The stock market does not appear to be in a crisis since it set multiple historic highs in December – likely on the back of all that cheap money flowing out of the New York Fed to Wall Street’s trading houses.
Wall Street On Parade used one of the few avenues still available to American citizens to peel back the dark curtain that surrounds Wall Street and its crony regulators. On October 2, 2019 we filed a Freedom of Information Act (FOIA) request with the New York Fed. We requested “emails or any other forms of written correspondence from the Federal Reserve Bank of New York to JPMorgan Chase or any of its subsidiaries or affiliates containing any of the following words or phrases: ‘repo,’ ‘repurchase agreements,’ ‘overnight lending,’ or ‘reserves.’ ”

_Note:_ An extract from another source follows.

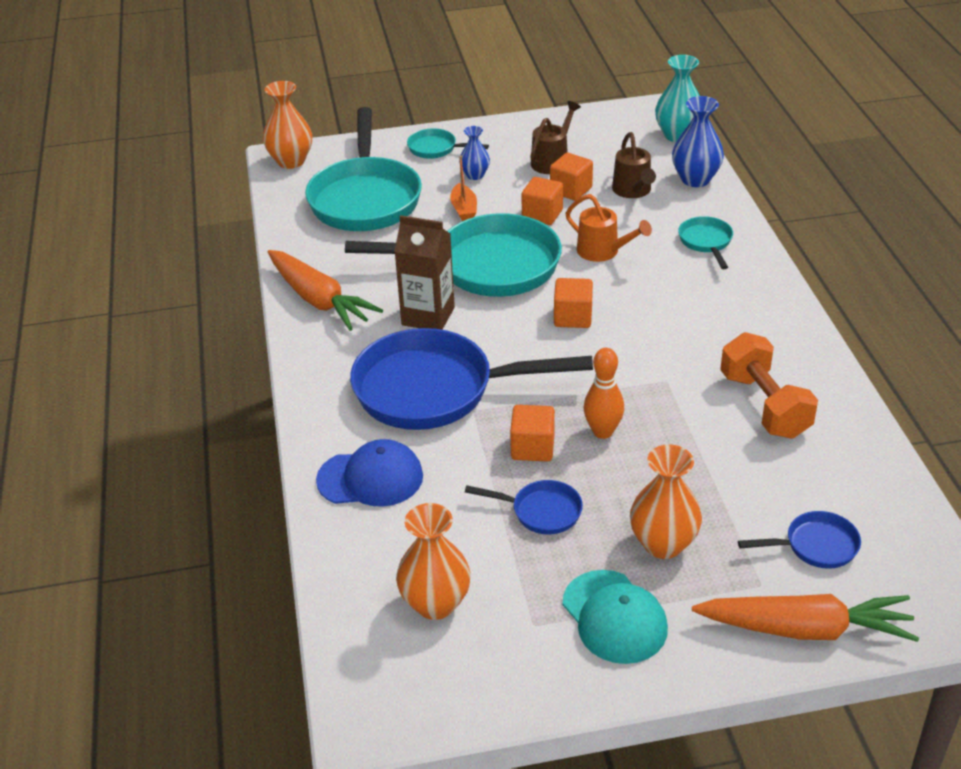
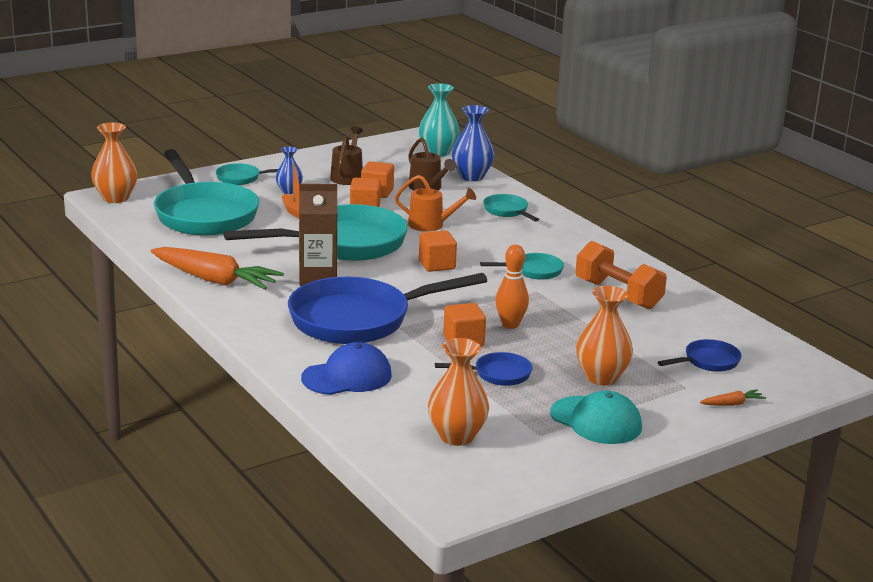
camera: 25 degrees left, 15 degrees down
(682, 347) = (533, 271): none -> turquoise pan
(806, 629) = (732, 404): orange carrot -> orange carrot, size x0.41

We explained our request as follows:
“It has been revealed in a published report by Reuters that other Wall Street banks are pointing to JPMorgan Chase as a cause of the distress in the overnight repo market because it drew down $158 billion from its cash deposits at the Fed. We are not asking for any protected supervisory records. We are simply asking to see any correspondence that would explain why JPMorgan Chase did this and what the Fed’s reaction was.”
Our FOIA request was acknowledged by the New York Fed as received on October 2. We should have had a meaningful response on November 1. Instead, we received an email advising that we would not hear further from the New York Fed until December 5, 2019.
Instead of the mandated 10-day extension that is allowed under law, we were given more than a month-long extension. On December 5, the New York Fed emailed us to say it was extending the time to respond to January 9.
Under FOIA law, the 20 business-day requirement can only be waived under “unusual circumstances” which must be set forth in the letter to the requester. The letter from the New York Fed does not spell out these “unusual circumstances.”
Tomorrow is January 9. We’re not holding our breath.